IUPred2 has been tested using the latest CAID dataset, as well as custom dataset consisting of fully annotated proteins at a residue level (more than 95% of the sequence has an order or disorder annotation). This dataset can be downloaded from here.
Dataset | AUC |
CAID | 0.743 |
Fully annotated dataset | 0.761 |
The performance of the second version of IUPred has been tested using customized datasets. Intrinsically disordered protein regions (IDRs) were taken from the DisProt database as the positive testing dataset. Only IDRs with a length of at least 9 residues were included.
The negative dataset comprises protein regions that are known to represent independently folding, stable monomeric units encompassing a single domain according to CATH definitions. These structures were collected from the PDB and were filtered to include only one protein region from each UniRef90 sequence cluster. Structures with flexible residues, as evidenced by highly dissimilar NMR models or missing X-ray coordinates, were removed.
The positive and negative datasets used for benchmarking can be downloaded from here and here, respectively.
Number of residues | Number of proteins | |
Positive (DisProt) | 84,479 | 1,195 |
Negative (monomeric structures) | 178,957 | 1,095 |
Using the above bechmark sets, IUPred2 can be characterized with the following binary
classifier measures:
Sensitivity (True Positive Rate) | 61.85% |
Specificity (True Negative Rate) | 94.03% |
Precision* | 91.20% |
*as the value of precision depends heavily on the relative sizes of the positive and negative datasets, the database sizes were scaled to be equal to achieve an unbiased measure
Benchmarking ANCHOR2The performance of ANCHOR2 was tested on the recently published DIBS database, as the positive testing dataset. DIBS represens the largest currently available set of experimentally verified IDRs capable of forming ordered structures upon binding to protein domains. Only entries not used in the training of ANCHOR2 were used in testing.
For negative testing, the same monomeric single-domain protein dataset was used as for testing IUPred2, but allowing for structures with up to 20% of flexible residues. Only entries not used in the training of ANCHOR2 were used in testing. Furthemore, ANCHOR2 was also evaluated on a set of flexible linkers that are disordered but are known to lack a primary binding function.
To get a fuller picture about the efficiency of ANCHOR2 on sequence sets with different compositions, two auxiliary datasets were also considered. The first is composed of disordered regions from DisProt, the next is a collection of random (decoy) segments from the human proteome excluding transmembrane regions, structured Pfam domains and extracellular proteins. Both datasets are expected to contain disordered binding regions, albeit to a significantly lower extent, compared to DIBS.
The positive, negative, and auxiliary datasets used for benchmarking can be downloaded from here.

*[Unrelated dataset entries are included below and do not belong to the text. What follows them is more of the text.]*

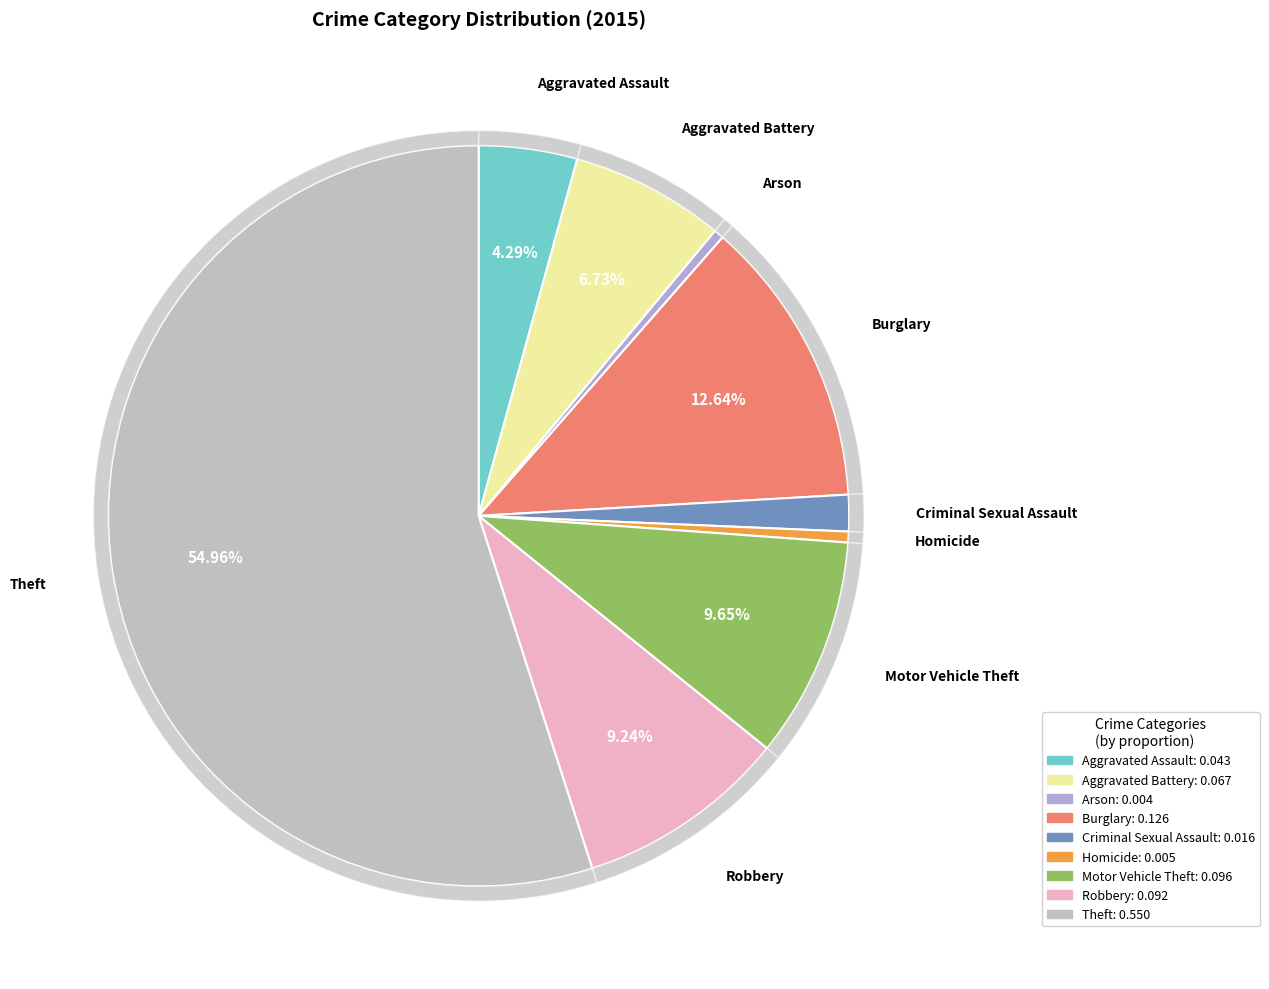

What portion of the pie excludes Robbery?

90.8%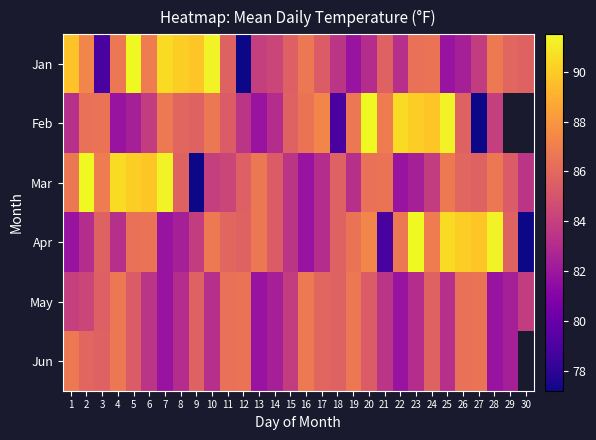

What is the difference between the maximum and minimum values in the Jun series?

5.0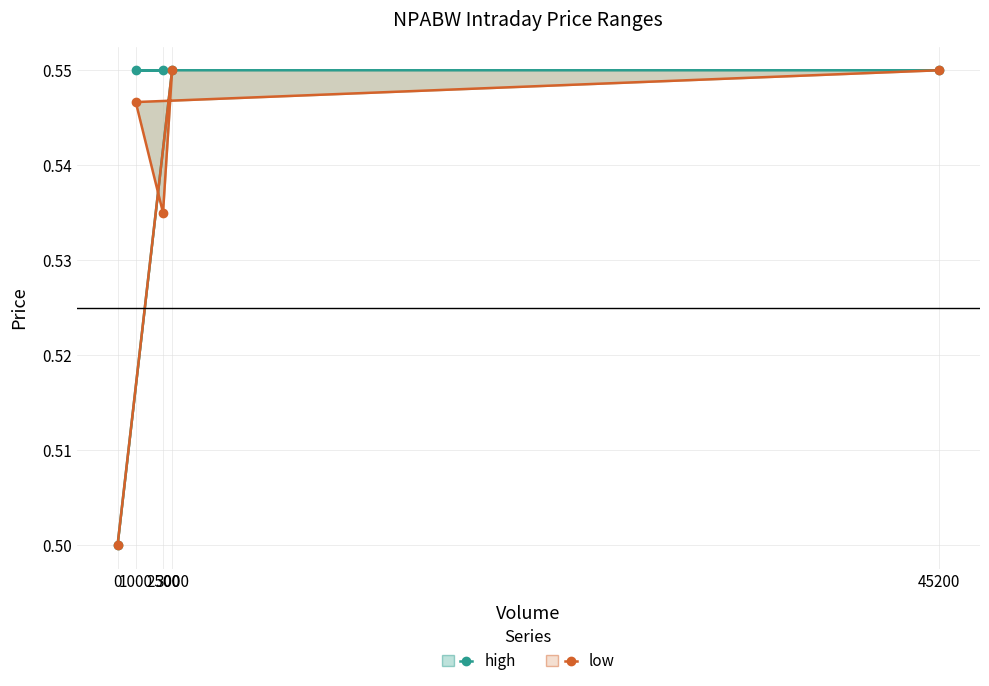

At 3000, list the series in order from largest to smallest.

high, low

Number of residues | Number of proteins | |
Positive (DIBS) | 2,135 | 140 |
Negative (monomeric structures) | 583,033 | 3,320 |
Negative (flexible linkers) | 5,425 | 389 |
Auxiliary (DisProt) | 79,049 | 1,042 |
Auxiliary (decoy) | 76,860 | 5,040 |
Using the above bechmark sets, ANCHOR2 can be characterized with the following binary
classifier measures.
As ANCHOR often specifically identifies only strongly binding sub-regions inside larger
binding regions,
segment-based sensitivity was also calculated. In this case a binding region was considered
found if it
incorporates at least one ANCHOR-identified region, regardless of possible difference in
length:
Residue-based metrics | Segment-based metrics | |
Sensitivity (True Positive Rate) | 62.67% | 69.29% |
Specificity (True Negative Rate on ordered monomers) | 98.26% | - |
Specificity (True Negative Rate on flexible linkers) | 94.58% | - |
Fraction of predicted binding residues in auxiliary DisProt dataset | 50.00% | - |
Fraction of predicted binding residues in auxiliary decoy dataset | 10.93% | - |
As currently there are no comprehensive datasets collecting a large number of experimentally verified examples for other types of context-dependent IDRs targeted by IUPred3, the rigorous testing of these features are not possible as of yet. In accord, these features are marked as ‘Experimental’. However, a number of select examples are available in the How to use section.